PROBLEM DETAILS: Render the lines that follow as a Markdown table with the columns Row and Line, numbering each row and skipping the blank lines. Leave the pictures out of the answer.

SOURCE RECORDS:
================
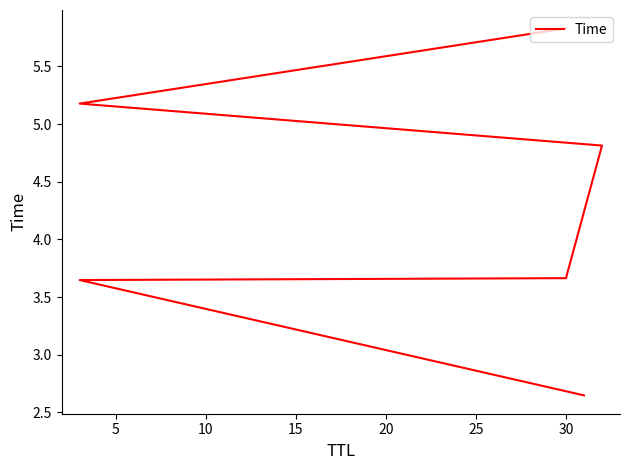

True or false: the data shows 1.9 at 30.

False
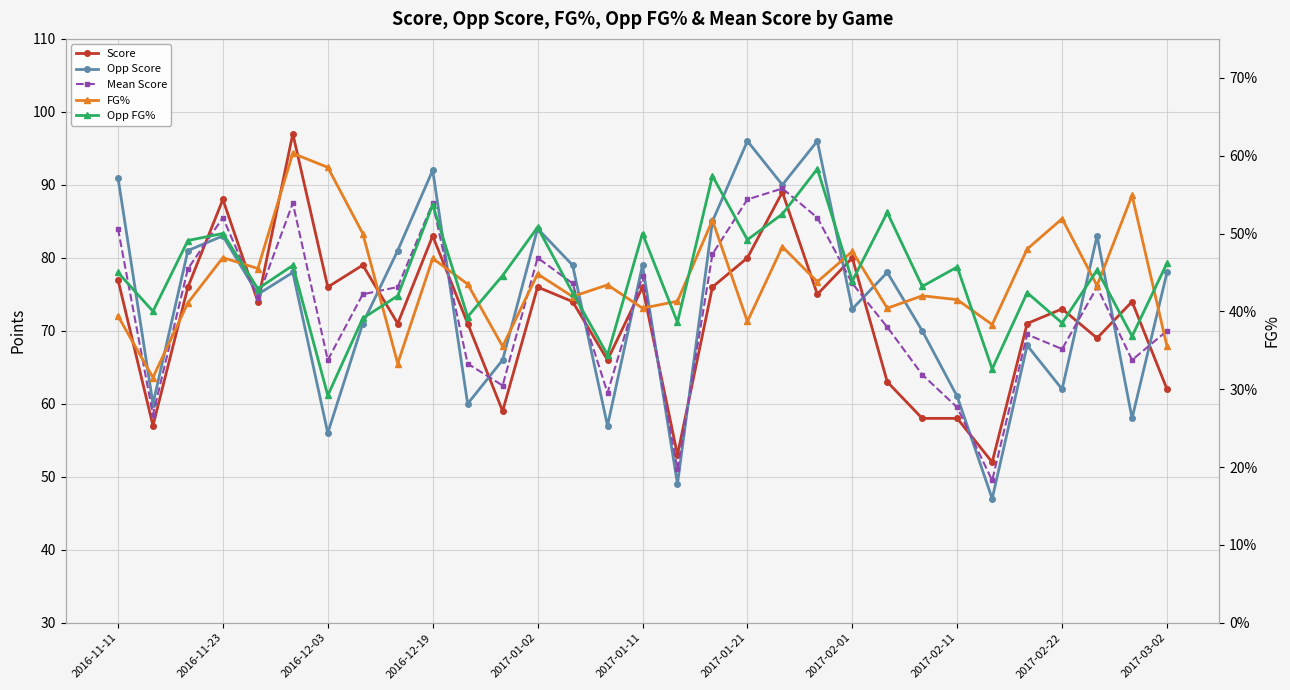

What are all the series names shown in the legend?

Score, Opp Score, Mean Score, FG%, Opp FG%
================
RESPONSE BELOW:
| Row | Line |
|---|---|
| 1 | True or false: the data shows 1.9 at 30. |
| 2 | False |
| 3 | What are all the series names shown in the legend? |
| 4 | Score, Opp Score, Mean Score, FG%, Opp FG% |